Three Steps to Strategic Communication for IT Leaders
Somewhere in the midst of project management challenges, budget forecasting and HR initiatives internal communication is pushed to the wayside within many IT organizations.
Eighty two percent of IT leaders agree that senior leaders and decision makers would benefit from having more insight into what goes on at the line levels of IT, according to a MarketWatch press release.
As software and technology consultants, we know the importance of relaying information to employees and asking for feedback on an ongoing basis. That’s why we’ve outlined three steps IT leaders should take to become strategic communicators.
1. Understand the Line Levels of IT
There’s a significant opportunity for CIOs, CTOs and other IT leaders to immerse themselves in the line levels of their organization.
“When organizations seek insights and ideas from their non-management IT employees, they are able to better comprehend core issues, develop more practical strategies and devise superior methods to execute IT programs,” said TEKsystems Director, Rachel Russell.
Successful strategic communication begins with the C-suite. Technology leaders can understand the line levels of IT by speaking to their consultants, mobile developers and software engineers as co-workers, rather than superiors. Be friendly, confident and natural in all of these interactions. Make a habit of communicating with employees openly on a daily basis. As a result, you will be viewed as an invested, trustworthy leader.
2. Ask Employees for Direct Feedback
Many IT professionals, especially millennials aim to be a positive force in the workplace. However, hierarchical structures and top down communication makes this goal challenging. Of course, management plays a very specific role within IT organizations, functioning as decision makers, corporate communicators and financial strategists.
Asking employees on the line for feedback shows humility and a unique sense of integrity. Some HR leaders attempt to spearhead this process by conducting employee satisfaction surveys. Even though this is a step in the right direction, management should be intentional about including line level employees in relevant meetings. When employees understand the strategic vision of the company and feel like their voice is heard turn over usually subsides.

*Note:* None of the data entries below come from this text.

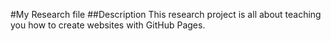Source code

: #My Research file
##Description
This research project is all about teaching you how to create websites with GitHub Pages.
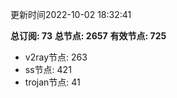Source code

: 更新时间2022-10-02 18:32:41

**总订阅: 73**
**总节点: 2657**
**有效节点: 725**
- v2ray节点: 263
- ss节点: 421
- trojan节点: 41
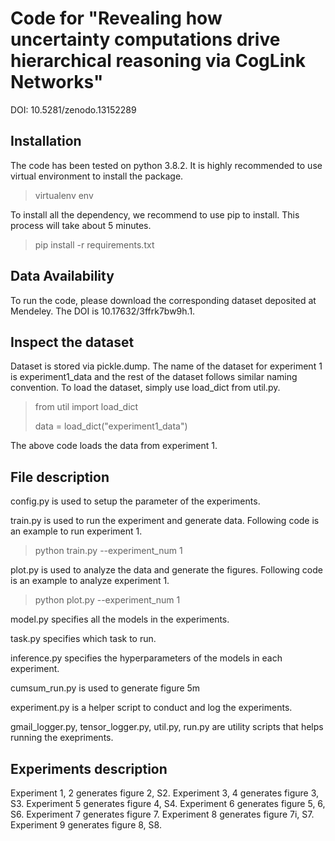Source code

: # Code for "Revealing how uncertainty computations drive hierarchical reasoning via CogLink Networks"
DOI: 10.5281/zenodo.13152289

## Installation
The code has been tested on python 3.8.2. It is highly recommended to use virtual environment to install the package. 
> virtualenv env

To install all the dependency, we recommend to use pip to install. This process will take about 5 minutes.
>pip install -r requirements.txt

## Data Availability
To run the code, please download the corresponding dataset deposited at Mendeley. The DOI is 10.17632/3ffrk7bw9h.1.

## Inspect the dataset
Dataset is stored via pickle.dump. The name of the dataset for experiment 1 is experiment1_data and the rest of the dataset follows similar naming convention. To load the dataset, simply use load_dict from util.py.
>from util import load_dict
>
>data = load_dict("experiment1_data")

The above code loads the data from experiment 1.

## File description
config.py is used to setup the parameter of the experiments.

train.py is used to run the experiment and generate data. Following code is an example to run experiment 1.
> python train.py --experiment_num 1

plot.py is used to analyze the data and generate the figures. Following code is an example to analyze experiment 1.
>python plot.py --experiment_num 1

model.py specifies all the models in the experiments. 

task.py specifies which task to run.

inference.py specifies the hyperparameters of the models in each experiment. 

cumsum_run.py is used to generate figure 5m 

experiment.py is a helper script to conduct and log the experiments. 

gmail_logger.py, tensor_logger.py, util.py, run.py are utility scripts that helps running the exepriments.

## Experiments description
Experiment 1, 2 generates figure 2, S2. Experiment 3, 4 generates figure 3, S3. Experiment 5 generates figure 4, S4. Experiment 6 generates figure 5, 6, S6. Experiment 7 generates figure 7. Experiment 8 generates figure 7i, S7. Experiment 9 generates figure 8, S8.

3. Display Quiet Confidence Through Your Body Language
“Power signals make male executives look like leaders. Or at least they did in a hierarchical, command and control setting. But when it comes to leading collaborative teams and building high trust work environments, those same behaviors can undermine a leader’s efforts” Carol Kinsey Goman said in a Forbes article on body language.
That’s why it’s so important for IT leaders to show emotion in appropriate settings, to listen, to be an “empathetic sounding board” for employees and most importantly to be approachable.